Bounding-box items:
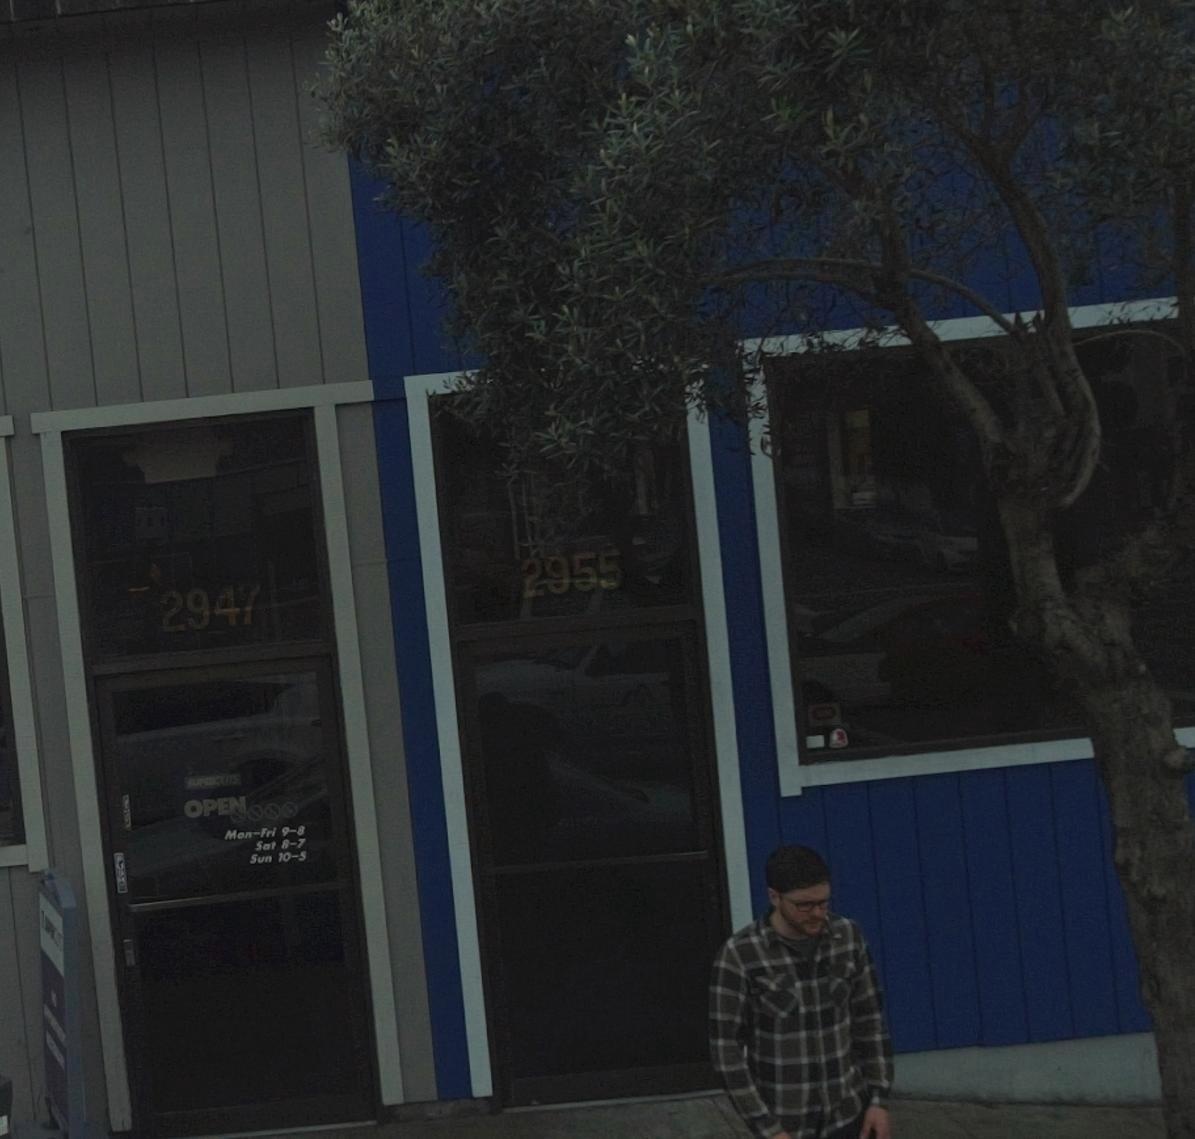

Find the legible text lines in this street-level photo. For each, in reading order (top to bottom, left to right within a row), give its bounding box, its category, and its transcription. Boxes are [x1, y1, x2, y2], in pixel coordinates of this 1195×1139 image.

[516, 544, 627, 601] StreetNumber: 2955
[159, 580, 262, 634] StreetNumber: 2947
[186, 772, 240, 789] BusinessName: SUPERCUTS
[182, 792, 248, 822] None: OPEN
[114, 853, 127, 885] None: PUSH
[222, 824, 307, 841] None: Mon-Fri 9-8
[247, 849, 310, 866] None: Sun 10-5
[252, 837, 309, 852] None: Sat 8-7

| SHORT PROBLEM |
Can you write out all the items again, renaming "street-level photo" to "storefront photo" and leaving everything else unchanged? Omit the pictures from your answer.

| FULL ANSWER |
Find the legible text lines in this storefront photo. For each, in reading order (top to bottom, left to right within a row), give its bounding box, its category, and its transcription. Boxes are [x1, y1, x2, y2], in pixel coordinates of this 1195×1139 image.

[516, 544, 627, 601] StreetNumber: 2955
[159, 580, 262, 634] StreetNumber: 2947
[186, 772, 240, 789] BusinessName: SUPERCUTS
[182, 792, 248, 822] None: OPEN
[114, 853, 127, 885] None: PUSH
[222, 824, 307, 841] None: Mon-Fri 9-8
[247, 849, 310, 866] None: Sun 10-5
[252, 837, 309, 852] None: Sat 8-7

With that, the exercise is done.